• M. Loki Jomo Kenyatta University of Agriculture and Technology, Nairobi, Kenya
  • A. Mindila Jomo Kenyatta University of Agriculture and Technology, Nairobi, Kenya
  • W. Cheruiyot Jomo Kenyatta University of Agriculture and Technology, Nairobi, Kenya
Keywords: Classification, clustering, feature selection, machine learning


There are four major ways to train a model in machine learning: supervised, unsupervised, semisupervised, and reinforcement learning. The intuition behind the performance of data mining and analysis in intelligent systems is the algorithm performing the task. There is therefore great appeal for automatic approaches that can optimize the performance of any given learning algorithm to the problem at hand. This paper presents the results of an experimental study done on various classification versus clustering algorithms in pattern recognition area.

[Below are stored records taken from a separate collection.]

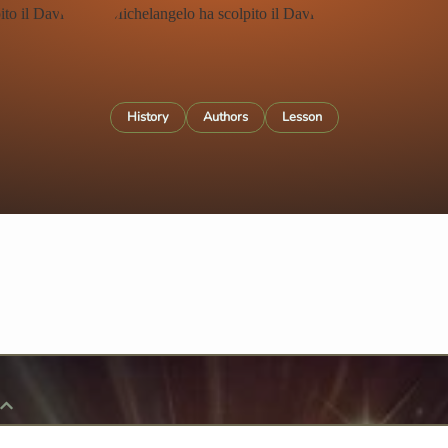
History
Authors
Lesson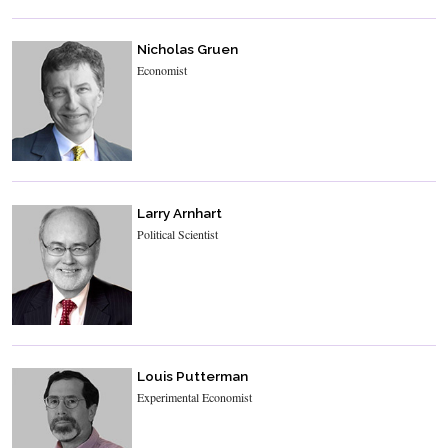
Nicholas Gruen
Economist
Larry Arnhart
Political Scientist
Louis Putterman
Experimental Economist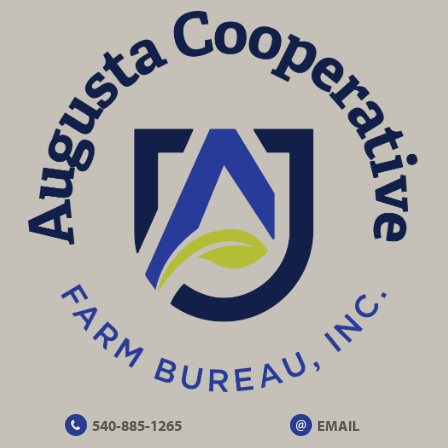
540-885-1265
EMAIL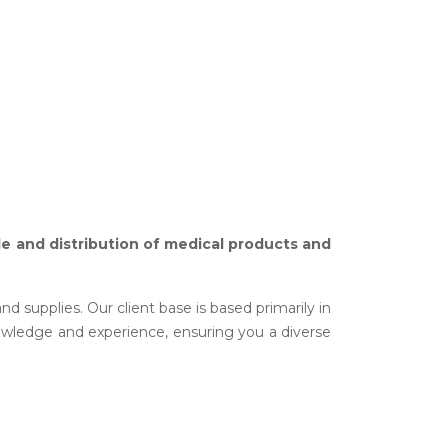
ale and distribution of medical products and
 supplies. Our client base is based primarily in
owledge and experience, ensuring you a diverse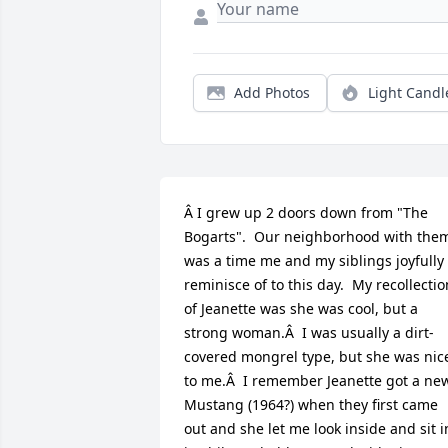
Add Photos
Light Candl
Â I grew up 2 doors down from "The 
Bogarts".  Our neighborhood with them
was a time me and my siblings joyfully 
reminisce of to this day.  My recollection
of Jeanette was she was cool, but a 
strong woman.Â  I was usually a dirt-
covered mongrel type, but she was nice
to me.Â  I remember Jeanette got a new
Mustang (1964?) when they first came 
out and she let me look inside and sit in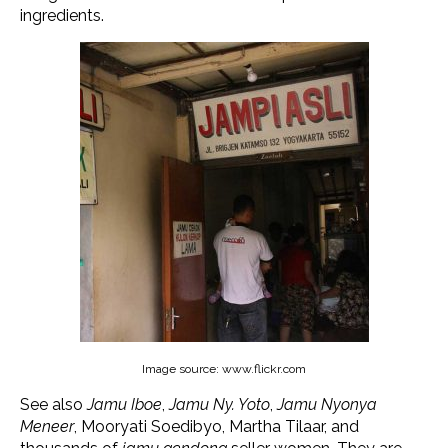
ingredients.
Image source: www.flickr.com
See also
Jamu Iboe
,
Jamu Ny. Yoto
,
Jamu Nyonya
Meneer
, Mooryati Soedibyo, Martha Tilaar, and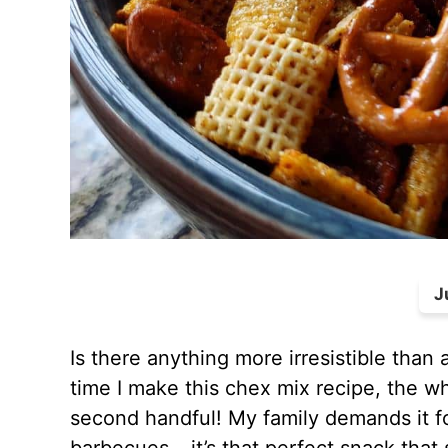
J
Is there anything more irresistible tha
time I make this chex mix recipe, the w
second handful! My family demands it fo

Classification has a set of predefined classes and tries to establish which class a new object belongs to while clustering tries to group a set of objects and find whether there is some relationship between the objects. In the context of machine learning, classification is supervised learning and clustering is unsupervised learning. The experiment compared the performance, accuracy and time taken on training the models of the two learning algorithms. The dataset contains transactions made by credit cards in September 2013 by European cardholders. This dataset present transactions that occurred in two days, where according to the banks own mechanisms there were 492 fraud cases reported out of 284,807 transactions. The data used in this analysis was highly imbalanced in nature and contained only numerical input variables which were the result of a principle component analysis (PCA) transformation. The results indicate that the classification algorithms have a higher kappa and balanced accuracy at discriminating fraudulent cases as compared to clustering algorithms. This is attributed to the aspect of principle component analysis (PCA) which scales down data and smoothens it for analysis. However, this aspect leads to overtraining. The classification algorithms are slower to interpret the numeric data given that they were subjected to test set which was 30 % of the training set as compared to clustering algorithms which were subjected to the training set.